Le procès de plusieurs figures emblématiques de l’opposition au président Kaïs Saied s’ouvre ce mardi en Tunisie, dans le cadre d’accusations de « complot contre la sûreté de l’État ». Kaïs Saied mène une lutte implacable contre les voix dissidentes.

La Tunisie s’enfonce dans un système dictatorial. Une quarantaine d’individus, issus de divers courants politiques, sont poursuivis, dont des responsables de partis, des avocats, des figures médiatiques, ainsi que des militants de la société civile. Parmi les personnalités les plus en vue figurent Issam Chebbi, leader du parti Al Joumhouri, le juriste Jawhar Ben Mbarek, et Abdelhamid Jelassi, ancien dirigeant d’Ennahdha. À ces figures s’ajoutent des militants comme Khayam Turki et Chaïma Issa, l’homme d’affaires Kamel Eltaïef, ainsi que Bochra Belhaj Hmida, ex-présidente de l’Association tunisienne des femmes démocrates (ATFD), actuellement en exil en France. Même l’intellectuel français Bernard-Henri Lévy est accusé dans cette affaire.

Les charges qui pèsent contre ces opposants sont lourdes et incluent des accusations de « complot contre la sûreté intérieure et extérieure de l’État » ainsi que d’« adhésion à un groupe terroriste ». Des accusations qui, selon leurs avocats, reposent sur des bases fragiles, notamment de faux témoignages.

Ces personnes risquent des peines de prison sévères, allant jusqu’à la peine capitale dans certains cas. La plupart des inculpés ont été interpellés lors de vagues d’arrestations en 2023, que le président Kaïs Saied avait qualifiées de « lutte contre les terroristes », mais que l’opposition et les organisations de défense des droits humains considèrent comme une répression politique.

*CONSIGNES:*
A) Dans le texte sur le procès en Tunisie, reprenez le passage qui commence par « Ces personnes risquent » et se termine par « une répression politique. », en remplaçant « peine capitale » par « peine de mort ».
B) D'après le texte sur le procès en Tunisie, où vit aujourd'hui Bochra Belhaj Hmida ?
Les lignes qui viennent ensuite n'ont aucun lien avec le texte.

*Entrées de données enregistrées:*
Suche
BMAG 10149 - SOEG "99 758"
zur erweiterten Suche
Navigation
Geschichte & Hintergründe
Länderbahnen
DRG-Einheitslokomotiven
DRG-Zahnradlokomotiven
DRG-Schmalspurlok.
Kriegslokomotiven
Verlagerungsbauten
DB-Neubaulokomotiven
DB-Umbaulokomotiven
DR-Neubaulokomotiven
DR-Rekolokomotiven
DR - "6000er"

*CORRIGÉ:*
A)
Ces personnes risquent des peines de prison sévères, allant jusqu’à la peine de mort dans certains cas. La plupart des inculpés ont été interpellés lors de vagues d’arrestations en 2023, que le président Kaïs Saied avait qualifiées de « lutte contre les terroristes », mais que l’opposition et les organisations de défense des droits humains considèrent comme une répression politique.

B) Elle est en exil en France.